* BEGIN *

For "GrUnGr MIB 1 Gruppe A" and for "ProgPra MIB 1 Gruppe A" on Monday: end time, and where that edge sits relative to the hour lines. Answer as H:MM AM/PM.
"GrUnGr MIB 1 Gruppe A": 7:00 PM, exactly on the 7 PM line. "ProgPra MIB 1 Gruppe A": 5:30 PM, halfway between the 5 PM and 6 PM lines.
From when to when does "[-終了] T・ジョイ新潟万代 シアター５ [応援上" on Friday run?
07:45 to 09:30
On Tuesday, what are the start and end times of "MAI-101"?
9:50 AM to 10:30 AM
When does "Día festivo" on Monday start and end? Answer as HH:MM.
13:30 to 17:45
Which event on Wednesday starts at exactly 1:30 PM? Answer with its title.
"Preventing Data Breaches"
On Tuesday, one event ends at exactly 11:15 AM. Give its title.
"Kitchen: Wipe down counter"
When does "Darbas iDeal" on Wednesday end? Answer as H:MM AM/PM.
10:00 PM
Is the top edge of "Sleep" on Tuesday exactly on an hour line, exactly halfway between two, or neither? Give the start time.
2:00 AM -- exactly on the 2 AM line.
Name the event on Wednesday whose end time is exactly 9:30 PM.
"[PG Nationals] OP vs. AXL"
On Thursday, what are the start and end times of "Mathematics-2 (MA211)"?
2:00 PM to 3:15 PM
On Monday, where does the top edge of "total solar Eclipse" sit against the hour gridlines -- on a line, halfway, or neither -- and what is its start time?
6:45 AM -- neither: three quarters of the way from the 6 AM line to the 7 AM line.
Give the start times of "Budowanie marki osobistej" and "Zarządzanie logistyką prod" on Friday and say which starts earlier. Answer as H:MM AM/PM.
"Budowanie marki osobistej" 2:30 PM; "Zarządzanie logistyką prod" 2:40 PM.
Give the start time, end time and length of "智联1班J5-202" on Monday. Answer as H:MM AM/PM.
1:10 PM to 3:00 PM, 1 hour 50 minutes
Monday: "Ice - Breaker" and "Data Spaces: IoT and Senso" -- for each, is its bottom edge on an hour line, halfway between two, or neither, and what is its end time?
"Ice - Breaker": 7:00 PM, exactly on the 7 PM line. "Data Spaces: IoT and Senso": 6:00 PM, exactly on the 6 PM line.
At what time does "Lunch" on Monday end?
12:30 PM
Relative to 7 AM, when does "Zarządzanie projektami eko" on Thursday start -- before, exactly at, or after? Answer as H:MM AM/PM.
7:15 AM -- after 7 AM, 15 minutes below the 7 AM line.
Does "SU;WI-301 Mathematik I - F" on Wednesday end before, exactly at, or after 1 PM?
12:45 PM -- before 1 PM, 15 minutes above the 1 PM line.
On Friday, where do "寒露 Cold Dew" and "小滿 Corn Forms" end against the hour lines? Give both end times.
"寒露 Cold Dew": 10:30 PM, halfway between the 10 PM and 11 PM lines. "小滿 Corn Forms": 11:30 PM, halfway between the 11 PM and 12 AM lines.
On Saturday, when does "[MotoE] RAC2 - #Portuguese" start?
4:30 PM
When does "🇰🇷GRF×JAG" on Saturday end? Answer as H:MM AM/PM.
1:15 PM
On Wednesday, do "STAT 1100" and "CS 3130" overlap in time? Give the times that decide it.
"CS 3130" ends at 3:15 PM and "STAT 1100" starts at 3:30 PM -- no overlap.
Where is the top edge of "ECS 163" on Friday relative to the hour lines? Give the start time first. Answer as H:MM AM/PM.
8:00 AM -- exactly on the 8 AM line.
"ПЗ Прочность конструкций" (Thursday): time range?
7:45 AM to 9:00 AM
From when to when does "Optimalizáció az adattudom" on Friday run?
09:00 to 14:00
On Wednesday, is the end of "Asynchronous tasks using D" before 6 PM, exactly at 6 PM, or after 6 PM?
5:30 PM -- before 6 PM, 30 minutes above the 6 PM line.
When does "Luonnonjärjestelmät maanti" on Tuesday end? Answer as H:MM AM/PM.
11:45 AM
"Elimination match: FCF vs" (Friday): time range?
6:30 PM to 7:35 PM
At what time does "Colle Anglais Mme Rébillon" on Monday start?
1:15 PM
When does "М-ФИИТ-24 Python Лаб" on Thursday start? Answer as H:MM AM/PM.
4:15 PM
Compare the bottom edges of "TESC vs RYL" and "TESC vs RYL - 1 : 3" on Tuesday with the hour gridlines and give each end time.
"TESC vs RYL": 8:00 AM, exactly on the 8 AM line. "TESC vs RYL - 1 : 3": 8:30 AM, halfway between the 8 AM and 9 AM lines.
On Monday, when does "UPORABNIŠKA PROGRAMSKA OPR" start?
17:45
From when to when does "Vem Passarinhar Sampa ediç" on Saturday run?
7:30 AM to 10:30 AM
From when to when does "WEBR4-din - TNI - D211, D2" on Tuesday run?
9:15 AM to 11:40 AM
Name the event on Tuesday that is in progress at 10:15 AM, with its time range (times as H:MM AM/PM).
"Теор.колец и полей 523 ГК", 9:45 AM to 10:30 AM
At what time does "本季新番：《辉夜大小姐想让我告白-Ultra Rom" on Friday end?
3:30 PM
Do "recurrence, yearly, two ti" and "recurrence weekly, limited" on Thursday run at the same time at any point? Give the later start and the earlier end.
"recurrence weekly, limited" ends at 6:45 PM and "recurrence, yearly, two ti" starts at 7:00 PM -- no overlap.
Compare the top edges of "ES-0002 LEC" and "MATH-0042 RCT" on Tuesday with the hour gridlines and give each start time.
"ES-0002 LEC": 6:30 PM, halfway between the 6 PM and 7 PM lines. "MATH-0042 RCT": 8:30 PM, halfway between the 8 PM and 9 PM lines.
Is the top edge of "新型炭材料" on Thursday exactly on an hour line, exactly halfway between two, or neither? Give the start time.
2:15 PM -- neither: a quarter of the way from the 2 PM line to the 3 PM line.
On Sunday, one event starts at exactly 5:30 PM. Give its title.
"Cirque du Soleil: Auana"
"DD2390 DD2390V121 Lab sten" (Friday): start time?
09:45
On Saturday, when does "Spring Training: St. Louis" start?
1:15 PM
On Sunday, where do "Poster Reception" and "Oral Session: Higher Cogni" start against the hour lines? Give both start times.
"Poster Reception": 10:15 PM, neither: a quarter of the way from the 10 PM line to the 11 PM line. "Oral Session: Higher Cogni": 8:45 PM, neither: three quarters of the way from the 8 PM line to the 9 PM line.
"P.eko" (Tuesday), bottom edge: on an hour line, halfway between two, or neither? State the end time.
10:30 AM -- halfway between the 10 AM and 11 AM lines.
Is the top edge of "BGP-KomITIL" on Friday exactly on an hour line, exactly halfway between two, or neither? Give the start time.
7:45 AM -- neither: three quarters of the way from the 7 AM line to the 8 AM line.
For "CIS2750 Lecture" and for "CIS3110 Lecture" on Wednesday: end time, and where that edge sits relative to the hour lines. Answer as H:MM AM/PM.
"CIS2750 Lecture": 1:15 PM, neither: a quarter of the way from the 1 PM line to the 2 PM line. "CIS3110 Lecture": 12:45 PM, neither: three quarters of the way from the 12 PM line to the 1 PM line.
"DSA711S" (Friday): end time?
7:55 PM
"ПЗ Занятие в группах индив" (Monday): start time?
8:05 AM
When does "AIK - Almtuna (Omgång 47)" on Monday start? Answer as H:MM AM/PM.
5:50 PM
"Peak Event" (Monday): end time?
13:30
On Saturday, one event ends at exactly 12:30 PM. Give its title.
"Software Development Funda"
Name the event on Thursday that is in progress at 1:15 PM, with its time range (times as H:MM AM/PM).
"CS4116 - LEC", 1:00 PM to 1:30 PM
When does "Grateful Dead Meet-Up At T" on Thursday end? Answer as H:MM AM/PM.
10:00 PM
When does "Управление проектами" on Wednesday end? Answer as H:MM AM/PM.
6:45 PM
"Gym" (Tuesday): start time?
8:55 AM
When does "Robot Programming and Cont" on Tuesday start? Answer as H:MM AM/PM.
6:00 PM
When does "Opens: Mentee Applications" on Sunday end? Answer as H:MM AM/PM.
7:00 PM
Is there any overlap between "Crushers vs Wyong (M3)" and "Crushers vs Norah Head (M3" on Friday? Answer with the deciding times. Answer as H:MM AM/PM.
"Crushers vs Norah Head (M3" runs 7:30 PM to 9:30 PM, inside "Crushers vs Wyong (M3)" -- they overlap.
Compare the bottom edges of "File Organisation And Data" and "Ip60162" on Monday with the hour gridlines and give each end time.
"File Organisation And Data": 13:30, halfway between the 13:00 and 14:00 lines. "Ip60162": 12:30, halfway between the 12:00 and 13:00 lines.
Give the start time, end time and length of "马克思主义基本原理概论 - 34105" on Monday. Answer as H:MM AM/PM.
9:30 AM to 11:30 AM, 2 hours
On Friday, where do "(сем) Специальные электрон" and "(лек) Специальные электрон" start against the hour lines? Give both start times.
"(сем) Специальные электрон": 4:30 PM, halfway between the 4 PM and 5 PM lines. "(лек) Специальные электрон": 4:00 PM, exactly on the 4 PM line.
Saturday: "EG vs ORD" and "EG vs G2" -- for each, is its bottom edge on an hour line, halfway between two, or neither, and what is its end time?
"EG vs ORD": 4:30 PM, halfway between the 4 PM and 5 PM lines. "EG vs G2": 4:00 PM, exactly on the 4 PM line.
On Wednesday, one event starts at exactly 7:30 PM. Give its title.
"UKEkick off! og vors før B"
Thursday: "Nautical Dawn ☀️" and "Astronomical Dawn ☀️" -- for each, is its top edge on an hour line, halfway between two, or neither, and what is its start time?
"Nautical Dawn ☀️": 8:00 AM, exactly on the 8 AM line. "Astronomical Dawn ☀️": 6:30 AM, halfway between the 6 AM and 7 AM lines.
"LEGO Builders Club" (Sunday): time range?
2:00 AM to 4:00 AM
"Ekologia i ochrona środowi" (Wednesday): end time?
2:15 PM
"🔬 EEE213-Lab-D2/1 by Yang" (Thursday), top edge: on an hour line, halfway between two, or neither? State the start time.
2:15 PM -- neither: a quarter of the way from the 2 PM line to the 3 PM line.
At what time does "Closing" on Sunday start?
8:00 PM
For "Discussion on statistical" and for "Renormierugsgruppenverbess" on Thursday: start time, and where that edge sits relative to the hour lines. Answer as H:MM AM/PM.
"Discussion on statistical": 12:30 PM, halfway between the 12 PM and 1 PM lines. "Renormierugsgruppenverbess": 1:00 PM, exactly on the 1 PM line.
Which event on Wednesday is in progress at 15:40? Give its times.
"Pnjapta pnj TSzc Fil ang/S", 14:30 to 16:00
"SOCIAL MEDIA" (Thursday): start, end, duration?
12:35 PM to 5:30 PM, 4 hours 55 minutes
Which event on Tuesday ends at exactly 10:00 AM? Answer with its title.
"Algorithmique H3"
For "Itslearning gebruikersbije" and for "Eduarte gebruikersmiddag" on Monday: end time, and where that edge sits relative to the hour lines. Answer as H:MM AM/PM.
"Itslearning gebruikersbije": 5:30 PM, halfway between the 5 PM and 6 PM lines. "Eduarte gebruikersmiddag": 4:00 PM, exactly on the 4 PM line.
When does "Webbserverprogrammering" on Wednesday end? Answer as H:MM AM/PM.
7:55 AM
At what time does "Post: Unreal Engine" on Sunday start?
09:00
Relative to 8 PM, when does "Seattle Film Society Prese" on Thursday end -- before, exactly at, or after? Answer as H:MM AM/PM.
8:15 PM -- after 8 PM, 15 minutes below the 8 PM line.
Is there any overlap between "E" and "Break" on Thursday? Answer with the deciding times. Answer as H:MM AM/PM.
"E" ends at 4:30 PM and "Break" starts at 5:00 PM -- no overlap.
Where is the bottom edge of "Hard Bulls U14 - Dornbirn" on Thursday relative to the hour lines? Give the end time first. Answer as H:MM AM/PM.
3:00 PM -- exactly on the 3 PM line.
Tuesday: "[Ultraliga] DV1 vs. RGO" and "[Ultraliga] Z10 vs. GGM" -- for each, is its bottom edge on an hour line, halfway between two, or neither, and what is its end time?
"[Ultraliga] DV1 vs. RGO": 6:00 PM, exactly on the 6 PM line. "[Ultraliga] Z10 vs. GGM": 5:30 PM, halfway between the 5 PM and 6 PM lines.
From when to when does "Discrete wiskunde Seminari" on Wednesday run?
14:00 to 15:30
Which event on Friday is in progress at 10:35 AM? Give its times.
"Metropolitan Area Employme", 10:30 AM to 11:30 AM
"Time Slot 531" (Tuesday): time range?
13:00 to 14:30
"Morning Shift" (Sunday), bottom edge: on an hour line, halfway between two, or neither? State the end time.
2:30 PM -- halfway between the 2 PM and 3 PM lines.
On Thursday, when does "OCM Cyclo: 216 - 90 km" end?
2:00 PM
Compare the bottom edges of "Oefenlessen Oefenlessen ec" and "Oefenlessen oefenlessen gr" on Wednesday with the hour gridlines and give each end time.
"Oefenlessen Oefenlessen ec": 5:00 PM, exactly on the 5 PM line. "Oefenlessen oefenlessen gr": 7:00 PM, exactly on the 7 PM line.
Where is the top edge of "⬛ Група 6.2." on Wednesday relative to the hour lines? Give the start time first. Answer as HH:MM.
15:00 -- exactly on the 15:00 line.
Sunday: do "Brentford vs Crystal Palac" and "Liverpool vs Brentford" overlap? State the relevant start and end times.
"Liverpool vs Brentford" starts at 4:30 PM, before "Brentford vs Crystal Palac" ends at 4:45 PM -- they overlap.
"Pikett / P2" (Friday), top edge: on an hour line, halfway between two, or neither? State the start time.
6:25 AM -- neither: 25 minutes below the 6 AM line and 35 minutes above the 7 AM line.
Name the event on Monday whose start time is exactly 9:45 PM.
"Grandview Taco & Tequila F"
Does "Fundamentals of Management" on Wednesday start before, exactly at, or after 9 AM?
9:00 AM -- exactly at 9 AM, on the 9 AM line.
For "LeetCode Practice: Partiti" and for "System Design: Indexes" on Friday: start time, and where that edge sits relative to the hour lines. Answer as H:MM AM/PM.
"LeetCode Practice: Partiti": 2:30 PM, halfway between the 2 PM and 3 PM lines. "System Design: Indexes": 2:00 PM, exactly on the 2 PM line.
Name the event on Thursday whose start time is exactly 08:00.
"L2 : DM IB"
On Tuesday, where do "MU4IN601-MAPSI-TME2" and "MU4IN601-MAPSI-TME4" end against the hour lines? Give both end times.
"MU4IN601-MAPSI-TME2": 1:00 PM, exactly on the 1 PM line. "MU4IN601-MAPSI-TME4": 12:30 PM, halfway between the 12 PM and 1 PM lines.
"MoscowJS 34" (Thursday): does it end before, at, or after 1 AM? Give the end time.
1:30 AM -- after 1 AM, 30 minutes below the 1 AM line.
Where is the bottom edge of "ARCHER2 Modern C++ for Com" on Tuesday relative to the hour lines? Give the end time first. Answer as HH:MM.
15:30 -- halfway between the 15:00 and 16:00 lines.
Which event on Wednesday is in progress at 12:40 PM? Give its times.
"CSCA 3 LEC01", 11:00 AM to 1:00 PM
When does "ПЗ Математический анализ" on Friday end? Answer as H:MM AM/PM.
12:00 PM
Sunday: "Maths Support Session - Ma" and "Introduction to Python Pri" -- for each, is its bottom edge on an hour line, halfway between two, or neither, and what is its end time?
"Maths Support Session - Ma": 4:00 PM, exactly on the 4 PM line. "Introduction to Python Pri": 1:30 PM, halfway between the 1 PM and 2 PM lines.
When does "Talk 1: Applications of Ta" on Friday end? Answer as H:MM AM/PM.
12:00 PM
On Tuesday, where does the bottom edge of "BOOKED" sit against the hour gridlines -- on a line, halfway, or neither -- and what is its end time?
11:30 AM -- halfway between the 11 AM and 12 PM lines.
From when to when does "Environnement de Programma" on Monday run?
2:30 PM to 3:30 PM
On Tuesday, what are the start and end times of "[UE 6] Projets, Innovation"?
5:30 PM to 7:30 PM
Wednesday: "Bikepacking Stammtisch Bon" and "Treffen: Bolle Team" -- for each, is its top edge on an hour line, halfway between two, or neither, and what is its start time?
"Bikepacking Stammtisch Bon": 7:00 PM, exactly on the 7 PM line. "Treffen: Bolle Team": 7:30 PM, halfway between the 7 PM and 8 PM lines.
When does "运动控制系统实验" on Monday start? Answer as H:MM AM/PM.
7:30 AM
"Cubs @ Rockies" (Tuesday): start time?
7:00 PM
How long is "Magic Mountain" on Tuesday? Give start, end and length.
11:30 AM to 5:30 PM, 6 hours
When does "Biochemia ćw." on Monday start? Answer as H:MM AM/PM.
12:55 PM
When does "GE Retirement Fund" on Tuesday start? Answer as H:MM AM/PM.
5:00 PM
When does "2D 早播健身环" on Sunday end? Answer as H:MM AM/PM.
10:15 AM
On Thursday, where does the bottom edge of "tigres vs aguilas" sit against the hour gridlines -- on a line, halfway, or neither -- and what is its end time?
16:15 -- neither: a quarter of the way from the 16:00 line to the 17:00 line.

* END *

* STATED GOAL: List each line in the data above that contains the word "Bolle". Case counts.

* SOLVED PROBLEM:
Wednesday: "Bikepacking Stammtisch Bon" and "Treffen: Bolle Team" -- for each, is its top edge on an hour line, halfway between two, or neither, and what is its start time?
"Bikepacking Stammtisch Bon": 7:00 PM, exactly on the 7 PM line. "Treffen: Bolle Team": 7:30 PM, halfway between the 7 PM and 8 PM lines.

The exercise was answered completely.